Human keypoint data
[Start of section]
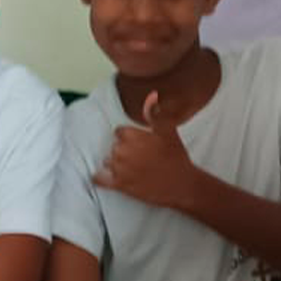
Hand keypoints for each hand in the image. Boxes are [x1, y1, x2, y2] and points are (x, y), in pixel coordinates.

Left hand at [92, 90, 197, 208]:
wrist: (181, 184)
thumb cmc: (176, 156)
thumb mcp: (169, 130)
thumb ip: (155, 113)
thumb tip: (151, 95)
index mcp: (131, 136)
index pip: (119, 132)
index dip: (128, 137)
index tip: (137, 142)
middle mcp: (122, 151)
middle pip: (114, 147)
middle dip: (124, 151)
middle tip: (138, 156)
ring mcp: (120, 169)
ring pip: (108, 162)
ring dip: (116, 164)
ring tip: (131, 168)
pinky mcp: (120, 185)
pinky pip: (100, 180)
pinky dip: (99, 178)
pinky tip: (100, 177)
[End of section]
— Your instructions —
Lines that include the word "index" are to be extracted from the data above.

— Written solution —
index mcp: (131, 136)
index pip: (119, 132)
index dip: (128, 137)
index tip: (137, 142)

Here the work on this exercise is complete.